まだ盗賊のアジトに行って攫われた女性達を助ける仕事が残ってた。


「そうだった。というわけで…おい、お前ら。死にたくないならアジトの場所を言え」


「大人しく白状しないと…そこの三人みたいになるわよ」


「「「ひ、ひぃ!」」」


 捕まえた盗賊達を尋問した結果。

盗賊達のアジトは山の中腹にある砦跡。

そこの地下室だそうだ。


「砦跡の地下室って…そんなに大きな地下室があったの?」


「お、お頭が土魔法が得意で…魔法で地下室を拡張したんだ」


「なるほど…そんな能力があるならどっかの魔法兵団に入るなり冒険者になるなりして真っ当に生きればいいものを」


「…お前らにゃわからねぇよ。真っ当に生きたくても生きられない奴がこの世にはいるんでぇ」


「苦労なんてした事無さそうな面しやがって…お前らみたいなのがいるから俺らが苦労するんだ」


「まるで他人のせいで盗賊になったような言い分だが?どんな理由があろうとお前らの犯罪行為は正当化されないぞ」


「…お前達が不幸だからと言って、お前達が他人を不幸にしていい理由にはならん」


「「「……」」」


 すっかり大人しくなった盗賊達は宙釣りにしたまま放置。

ターニャが出したゴーレムを見張りに残して盗賊のアジトへ。


「大丈夫かしらぁ?ゴーレムだけに見張りを任せて」


「大丈夫じゃろ。あの網を切って逃れたとしても真下に落とし穴を作っておいたからの。飛行魔法でも使えん限り落とし穴に入るのは避けられんわい」


「あらぁ、流石ゴードンさんねぇ」


 捕まえた盗賊達の中に飛行魔法が使えそうな奴は居ないし…大丈夫そうね。


「山の中腹にある砦跡…あ、アレかしらぁ?」


「アレっぽいな。
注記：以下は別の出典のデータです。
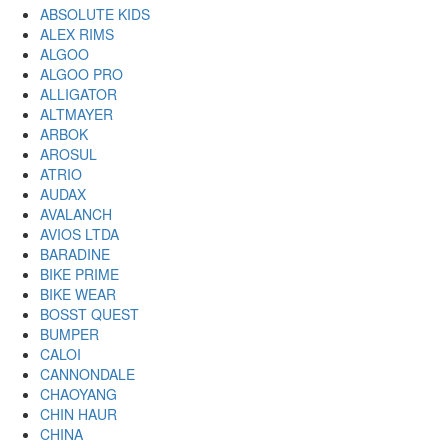
ABSOLUTE KIDS
ALEX RIMS
ALGOO
ALGOO PRO
ALLIGATOR
ALTMAYER
ARBOK
AROSUL
ATRIO
AUDAX
AVALANCH
AVIOS LTDA
BARADINE
BIKE PRIME
BIKE WEAR
BOSST QUEST
BUMPER
CALOI
CANNONDALE
CHAOYANG
CHIN HAUR
CHINA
よし、此処からは木々に隠れながら進むぞ」


 アジト目指して歩き始めて凡そ一時間。

遠目に砦跡を確認出来る位置まで来た。


「……」


「マルちゃん?どうかしたの?」


「うん…遠目に見ただけだから何とも言えないけど、見張りが見えなかったって」


「そりゃ無人の砦跡に見張りが居たらおかしいしな。そこが盗賊のアジトですって教えるようなものじゃないか」


「そうね。そうなんだけど…」


 あの盗賊連中、そこまで頭回るかしら?

あまり頭の良さそうな連中に見えなかったから、安心感欲しさに見張りを立ててそうだけど…


「…ゴードン爺さんはどう思う?」


「そうじゃのう…マル嬢ちゃんの言う事もわからんではないが…此処で考えてもしょうがあるまいて。行ってみるしかないじゃろうのう」


 それも、そうか…捕らえてる女性を助けるには行くしかないんだし、今は進みましょ。